Dohnanyi’s Serenade is so immediately engaging that it’s easy not to notice how expertly it is crafted. Dohnanyi composed this five-movement work in 1902, when he was in his mid-20s, and in some ways it looks back to the Romanticism of Brahms. But the energetic, intricately wrought counterpoint – especially in the fugal Scherzo and bustling Rondo – and the fresh harmonies contain at least a hint of the new century. Mr. Freudigman put plenty of snap into the occasional Hungarian folk tropes, violist Emily Freudigman spun lovely melody to open the Romanza, and Ms. Parker was especially effective in the disconsolate Theme and Variations, the emotional center of the Serenade.
Brahms was a young man of 28 or 29 in 1861 when he completed his second piano quartet, a chamber work that is symphonic in both duration (about 50 minutes) and ambition. The allegro movements that open and close the work seem steeped in testosterone, the Scherzo has a restive undercurrent, and even the sweet Poco adagio is agitated by rocking eighth-note figures that seem prepared at any moment to spring into action. The performance was big, bold, and muscular – words that often come to mind when Mr. Valkov is involved in chamber music. Those traits were amplified by the physical circumstances: The seven-foot Steinway B Mr. Valkov was playing might not have been enough piano for a big concert hall, but it was possibly too much piano for Palo Alto’s little recital hall. At times the piano overwhelmed the strings in volume, but the pianist’s in-the-bones Romanticism was the driving force in a compelling performance.

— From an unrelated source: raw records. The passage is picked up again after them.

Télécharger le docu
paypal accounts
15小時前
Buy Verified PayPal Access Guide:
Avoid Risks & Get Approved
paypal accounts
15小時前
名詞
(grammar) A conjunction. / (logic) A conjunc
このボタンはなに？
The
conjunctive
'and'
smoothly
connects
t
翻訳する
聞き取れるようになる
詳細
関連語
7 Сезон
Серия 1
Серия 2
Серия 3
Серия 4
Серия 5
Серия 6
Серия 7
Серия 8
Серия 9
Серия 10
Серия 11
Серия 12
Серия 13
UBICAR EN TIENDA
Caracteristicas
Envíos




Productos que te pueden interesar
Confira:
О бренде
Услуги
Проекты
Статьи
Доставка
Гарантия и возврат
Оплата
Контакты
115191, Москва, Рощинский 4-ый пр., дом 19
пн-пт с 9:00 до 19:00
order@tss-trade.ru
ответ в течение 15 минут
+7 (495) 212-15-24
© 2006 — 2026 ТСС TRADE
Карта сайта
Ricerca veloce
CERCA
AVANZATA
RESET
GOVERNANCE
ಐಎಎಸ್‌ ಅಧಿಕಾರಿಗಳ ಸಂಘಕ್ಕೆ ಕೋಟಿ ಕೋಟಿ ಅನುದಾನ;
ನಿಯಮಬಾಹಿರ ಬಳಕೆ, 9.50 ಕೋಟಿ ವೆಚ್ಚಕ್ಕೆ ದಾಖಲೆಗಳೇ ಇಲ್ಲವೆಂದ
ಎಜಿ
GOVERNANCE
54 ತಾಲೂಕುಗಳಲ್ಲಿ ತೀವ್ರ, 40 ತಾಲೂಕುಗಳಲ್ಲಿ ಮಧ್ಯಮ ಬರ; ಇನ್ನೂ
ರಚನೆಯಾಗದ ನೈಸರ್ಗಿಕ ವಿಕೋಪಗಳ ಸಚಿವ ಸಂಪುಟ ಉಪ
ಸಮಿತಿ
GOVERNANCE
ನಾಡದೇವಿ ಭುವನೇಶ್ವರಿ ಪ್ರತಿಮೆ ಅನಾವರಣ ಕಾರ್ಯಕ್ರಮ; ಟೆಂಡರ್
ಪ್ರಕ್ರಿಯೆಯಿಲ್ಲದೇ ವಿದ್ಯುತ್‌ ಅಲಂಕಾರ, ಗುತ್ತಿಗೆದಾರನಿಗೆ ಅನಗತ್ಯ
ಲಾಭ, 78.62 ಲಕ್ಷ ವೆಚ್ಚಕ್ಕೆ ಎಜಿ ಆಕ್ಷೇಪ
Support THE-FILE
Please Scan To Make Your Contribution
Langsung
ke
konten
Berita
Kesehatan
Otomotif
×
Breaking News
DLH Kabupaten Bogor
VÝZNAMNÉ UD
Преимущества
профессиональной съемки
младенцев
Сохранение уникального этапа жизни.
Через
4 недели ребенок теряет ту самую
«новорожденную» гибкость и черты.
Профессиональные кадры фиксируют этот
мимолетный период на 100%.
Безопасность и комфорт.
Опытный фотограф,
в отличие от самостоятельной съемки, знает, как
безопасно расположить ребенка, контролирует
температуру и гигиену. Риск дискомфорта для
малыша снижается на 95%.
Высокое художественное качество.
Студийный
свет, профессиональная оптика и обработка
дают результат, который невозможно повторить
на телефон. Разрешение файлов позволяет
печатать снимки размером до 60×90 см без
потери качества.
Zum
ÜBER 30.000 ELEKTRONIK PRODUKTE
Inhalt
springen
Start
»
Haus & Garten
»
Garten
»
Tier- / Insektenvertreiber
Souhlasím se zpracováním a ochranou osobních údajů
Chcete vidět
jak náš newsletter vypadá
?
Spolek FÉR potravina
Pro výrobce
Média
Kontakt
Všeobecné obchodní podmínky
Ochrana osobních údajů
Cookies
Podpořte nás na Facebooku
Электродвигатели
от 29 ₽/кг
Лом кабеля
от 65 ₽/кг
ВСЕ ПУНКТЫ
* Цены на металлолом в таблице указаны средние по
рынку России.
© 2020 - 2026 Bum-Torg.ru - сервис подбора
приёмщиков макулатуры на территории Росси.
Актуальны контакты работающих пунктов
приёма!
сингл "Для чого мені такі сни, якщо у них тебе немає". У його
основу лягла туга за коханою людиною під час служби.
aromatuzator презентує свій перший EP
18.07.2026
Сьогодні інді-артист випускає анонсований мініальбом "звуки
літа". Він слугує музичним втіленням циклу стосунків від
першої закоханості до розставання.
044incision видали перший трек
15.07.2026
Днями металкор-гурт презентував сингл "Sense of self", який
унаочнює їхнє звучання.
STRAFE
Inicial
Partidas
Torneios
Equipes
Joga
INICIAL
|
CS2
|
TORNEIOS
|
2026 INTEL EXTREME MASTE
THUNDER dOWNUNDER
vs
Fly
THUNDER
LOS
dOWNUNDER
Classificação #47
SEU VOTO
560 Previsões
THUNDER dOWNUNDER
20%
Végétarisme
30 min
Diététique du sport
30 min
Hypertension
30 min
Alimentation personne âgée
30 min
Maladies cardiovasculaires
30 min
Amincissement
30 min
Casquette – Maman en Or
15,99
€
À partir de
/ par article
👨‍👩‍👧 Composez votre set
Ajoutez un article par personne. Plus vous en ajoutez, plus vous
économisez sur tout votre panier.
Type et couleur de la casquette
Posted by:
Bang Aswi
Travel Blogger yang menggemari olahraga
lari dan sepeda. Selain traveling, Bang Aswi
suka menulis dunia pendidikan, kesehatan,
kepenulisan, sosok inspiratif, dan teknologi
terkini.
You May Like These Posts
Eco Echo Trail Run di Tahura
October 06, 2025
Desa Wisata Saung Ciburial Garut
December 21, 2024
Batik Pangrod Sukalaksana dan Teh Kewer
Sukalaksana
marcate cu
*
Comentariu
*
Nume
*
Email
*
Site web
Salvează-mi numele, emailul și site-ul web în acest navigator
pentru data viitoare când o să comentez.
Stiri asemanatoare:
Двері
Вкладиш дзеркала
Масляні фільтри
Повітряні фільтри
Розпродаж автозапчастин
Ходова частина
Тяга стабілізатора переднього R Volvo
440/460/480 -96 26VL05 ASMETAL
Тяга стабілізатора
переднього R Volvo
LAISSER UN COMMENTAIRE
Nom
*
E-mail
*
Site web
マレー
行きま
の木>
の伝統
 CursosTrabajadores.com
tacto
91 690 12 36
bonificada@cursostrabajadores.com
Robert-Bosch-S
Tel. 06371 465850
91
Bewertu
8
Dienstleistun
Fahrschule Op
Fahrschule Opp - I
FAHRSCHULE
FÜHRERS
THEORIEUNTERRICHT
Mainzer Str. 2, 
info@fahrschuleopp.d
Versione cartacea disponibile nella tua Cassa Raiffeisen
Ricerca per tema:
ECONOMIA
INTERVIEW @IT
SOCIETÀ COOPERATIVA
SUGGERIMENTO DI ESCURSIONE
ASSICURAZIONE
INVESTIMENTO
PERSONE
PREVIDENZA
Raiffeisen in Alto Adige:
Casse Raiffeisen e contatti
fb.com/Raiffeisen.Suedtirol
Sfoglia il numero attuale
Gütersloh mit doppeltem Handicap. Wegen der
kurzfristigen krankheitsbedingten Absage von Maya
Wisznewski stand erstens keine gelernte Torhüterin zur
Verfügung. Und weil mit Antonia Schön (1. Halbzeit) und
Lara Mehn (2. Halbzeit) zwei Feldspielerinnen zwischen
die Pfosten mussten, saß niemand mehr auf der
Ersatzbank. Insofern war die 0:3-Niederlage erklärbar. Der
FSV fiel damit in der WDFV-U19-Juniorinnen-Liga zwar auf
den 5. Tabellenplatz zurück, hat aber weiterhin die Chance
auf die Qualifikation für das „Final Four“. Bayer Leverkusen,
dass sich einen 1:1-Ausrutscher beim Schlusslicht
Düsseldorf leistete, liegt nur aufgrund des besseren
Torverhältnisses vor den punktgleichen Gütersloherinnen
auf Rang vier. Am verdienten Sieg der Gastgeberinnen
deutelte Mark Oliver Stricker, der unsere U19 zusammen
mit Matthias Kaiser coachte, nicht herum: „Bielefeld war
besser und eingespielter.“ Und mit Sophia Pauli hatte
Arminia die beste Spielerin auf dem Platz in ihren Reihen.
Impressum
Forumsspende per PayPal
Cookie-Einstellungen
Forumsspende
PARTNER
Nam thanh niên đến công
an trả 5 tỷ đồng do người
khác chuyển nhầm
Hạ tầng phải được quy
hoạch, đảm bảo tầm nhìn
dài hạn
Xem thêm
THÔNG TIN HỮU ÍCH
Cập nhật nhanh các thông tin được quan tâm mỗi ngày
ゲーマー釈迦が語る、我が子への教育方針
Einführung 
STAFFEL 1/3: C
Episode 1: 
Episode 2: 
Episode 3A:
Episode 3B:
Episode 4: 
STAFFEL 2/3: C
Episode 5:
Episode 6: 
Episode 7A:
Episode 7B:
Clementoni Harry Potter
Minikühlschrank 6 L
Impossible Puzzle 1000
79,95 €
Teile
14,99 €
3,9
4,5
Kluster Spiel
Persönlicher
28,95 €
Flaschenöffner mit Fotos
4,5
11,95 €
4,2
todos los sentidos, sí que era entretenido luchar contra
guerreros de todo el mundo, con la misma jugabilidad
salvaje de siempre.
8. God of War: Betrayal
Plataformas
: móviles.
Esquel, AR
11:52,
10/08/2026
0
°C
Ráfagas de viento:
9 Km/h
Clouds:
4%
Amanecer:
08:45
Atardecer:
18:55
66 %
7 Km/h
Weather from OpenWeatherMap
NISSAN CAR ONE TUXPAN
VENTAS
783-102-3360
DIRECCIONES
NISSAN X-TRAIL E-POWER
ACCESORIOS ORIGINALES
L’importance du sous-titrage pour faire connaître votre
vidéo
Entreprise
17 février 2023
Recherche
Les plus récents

Coda: Technical difficulties kept me from posting a timely review of Camerata’s October concert, with three works for string trios performed by Ms. Parker, Ms. Freudigman, and Mr. Freudigman in the University of the Incarnate Word concert hall. They opened with Krzysztof Penderecki’s String Trio of 1990-91, music that is less self-consciously avant-garde than the clouds of dissonance that characterized much of his music from the late 1950s and 1960s, but no less startling. The first of its two movements was the more remarkable, with extended solo cadenzas of widely different character for each of the instruments – all played with conviction. Jean Francaix’s String Trio in C of 1933 was at the opposite pole – three brief witty, jaunty, cheeky movements and one wistful, lyrical Andante. A warm, affectionate account of Mozart’s grand Divertimento in E-flat, one of his longest works, closed the concert.